Extracted records:
BEGIN

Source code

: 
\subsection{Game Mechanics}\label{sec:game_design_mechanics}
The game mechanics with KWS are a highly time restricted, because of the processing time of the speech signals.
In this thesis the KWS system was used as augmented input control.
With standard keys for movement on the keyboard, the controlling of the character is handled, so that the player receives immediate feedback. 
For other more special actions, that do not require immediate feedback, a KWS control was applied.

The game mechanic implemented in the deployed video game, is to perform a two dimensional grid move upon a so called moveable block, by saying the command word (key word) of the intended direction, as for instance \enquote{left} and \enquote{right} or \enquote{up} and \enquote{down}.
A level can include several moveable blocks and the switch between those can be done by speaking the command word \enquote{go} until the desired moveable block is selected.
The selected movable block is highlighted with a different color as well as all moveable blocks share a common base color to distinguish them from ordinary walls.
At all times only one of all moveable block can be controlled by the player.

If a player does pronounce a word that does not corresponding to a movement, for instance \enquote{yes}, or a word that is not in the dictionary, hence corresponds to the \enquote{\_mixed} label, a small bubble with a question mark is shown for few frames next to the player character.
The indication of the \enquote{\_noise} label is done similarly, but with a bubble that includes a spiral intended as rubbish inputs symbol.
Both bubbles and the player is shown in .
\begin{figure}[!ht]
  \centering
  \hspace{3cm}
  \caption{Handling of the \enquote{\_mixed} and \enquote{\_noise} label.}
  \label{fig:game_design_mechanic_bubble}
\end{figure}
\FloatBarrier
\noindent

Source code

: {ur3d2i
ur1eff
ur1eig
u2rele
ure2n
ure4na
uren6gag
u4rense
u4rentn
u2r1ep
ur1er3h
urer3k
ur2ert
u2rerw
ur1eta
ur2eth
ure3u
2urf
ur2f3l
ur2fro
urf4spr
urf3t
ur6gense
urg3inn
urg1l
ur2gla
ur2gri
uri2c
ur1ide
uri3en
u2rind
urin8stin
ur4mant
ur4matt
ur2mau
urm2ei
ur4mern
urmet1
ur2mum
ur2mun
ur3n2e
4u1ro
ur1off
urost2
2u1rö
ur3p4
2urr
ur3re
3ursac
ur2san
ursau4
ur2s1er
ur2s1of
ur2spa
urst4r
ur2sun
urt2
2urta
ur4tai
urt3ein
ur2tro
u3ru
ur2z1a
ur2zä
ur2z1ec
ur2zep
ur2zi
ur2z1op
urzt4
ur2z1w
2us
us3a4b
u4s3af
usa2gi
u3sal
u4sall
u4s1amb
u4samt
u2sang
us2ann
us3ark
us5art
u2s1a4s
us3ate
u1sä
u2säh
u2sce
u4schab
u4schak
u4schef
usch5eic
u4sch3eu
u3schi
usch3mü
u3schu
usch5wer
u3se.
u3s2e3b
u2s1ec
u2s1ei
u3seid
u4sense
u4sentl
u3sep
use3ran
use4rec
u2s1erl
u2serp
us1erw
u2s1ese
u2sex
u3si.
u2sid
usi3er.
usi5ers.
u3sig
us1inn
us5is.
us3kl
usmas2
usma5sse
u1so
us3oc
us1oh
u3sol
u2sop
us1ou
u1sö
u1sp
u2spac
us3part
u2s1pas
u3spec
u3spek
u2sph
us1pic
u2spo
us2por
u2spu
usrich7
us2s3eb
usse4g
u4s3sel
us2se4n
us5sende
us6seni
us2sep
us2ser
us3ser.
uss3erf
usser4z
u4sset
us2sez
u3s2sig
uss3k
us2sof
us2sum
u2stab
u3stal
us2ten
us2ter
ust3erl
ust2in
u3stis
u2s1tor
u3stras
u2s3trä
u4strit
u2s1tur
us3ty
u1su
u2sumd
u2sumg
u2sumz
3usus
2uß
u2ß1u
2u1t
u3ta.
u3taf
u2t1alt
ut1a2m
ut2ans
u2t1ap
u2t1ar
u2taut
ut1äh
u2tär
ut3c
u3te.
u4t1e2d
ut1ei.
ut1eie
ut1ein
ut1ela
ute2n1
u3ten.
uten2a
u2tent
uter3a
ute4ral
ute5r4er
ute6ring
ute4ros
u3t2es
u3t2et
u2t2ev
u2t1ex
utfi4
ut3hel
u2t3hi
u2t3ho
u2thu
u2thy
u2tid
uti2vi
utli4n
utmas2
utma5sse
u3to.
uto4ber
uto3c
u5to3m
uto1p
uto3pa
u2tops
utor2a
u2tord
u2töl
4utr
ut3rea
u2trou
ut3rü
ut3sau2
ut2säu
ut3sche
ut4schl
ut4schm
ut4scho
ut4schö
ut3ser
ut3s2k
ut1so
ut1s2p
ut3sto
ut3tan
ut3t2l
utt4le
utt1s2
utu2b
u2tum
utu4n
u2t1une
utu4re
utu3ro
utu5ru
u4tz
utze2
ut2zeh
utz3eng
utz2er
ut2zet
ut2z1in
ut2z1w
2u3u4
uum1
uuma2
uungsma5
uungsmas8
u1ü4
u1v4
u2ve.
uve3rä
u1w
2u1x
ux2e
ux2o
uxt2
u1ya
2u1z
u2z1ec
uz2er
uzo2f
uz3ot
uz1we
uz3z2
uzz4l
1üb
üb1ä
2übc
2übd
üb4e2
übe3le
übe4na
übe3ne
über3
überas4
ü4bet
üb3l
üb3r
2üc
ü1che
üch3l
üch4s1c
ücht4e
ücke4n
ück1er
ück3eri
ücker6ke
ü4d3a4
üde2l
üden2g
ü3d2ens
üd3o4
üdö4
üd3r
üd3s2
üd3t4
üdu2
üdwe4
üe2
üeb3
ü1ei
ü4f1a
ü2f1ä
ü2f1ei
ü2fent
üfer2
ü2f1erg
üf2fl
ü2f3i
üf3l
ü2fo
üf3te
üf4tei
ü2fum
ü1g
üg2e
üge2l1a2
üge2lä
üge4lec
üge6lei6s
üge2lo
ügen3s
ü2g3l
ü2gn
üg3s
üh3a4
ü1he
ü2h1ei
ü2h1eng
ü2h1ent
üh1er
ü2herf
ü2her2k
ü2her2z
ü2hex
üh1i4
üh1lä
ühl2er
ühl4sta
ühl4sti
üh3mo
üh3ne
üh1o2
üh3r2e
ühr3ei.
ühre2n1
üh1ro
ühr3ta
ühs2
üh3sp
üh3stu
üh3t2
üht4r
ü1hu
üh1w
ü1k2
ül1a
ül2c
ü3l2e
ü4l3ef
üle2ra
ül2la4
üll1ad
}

END

Work instructions: Please restate the records word for word. Go from the first line to the line with "With standard keys" and include both.

Exercise response:
Source code

: 
\subsection{Game Mechanics}\label{sec:game_design_mechanics}
The game mechanics with KWS are a highly time restricted, because of the processing time of the speech signals.
In this thesis the KWS system was used as augmented input control.
With standard keys for movement on the keyboard, the controlling of the character is handled, so that the player receives immediate feedback. 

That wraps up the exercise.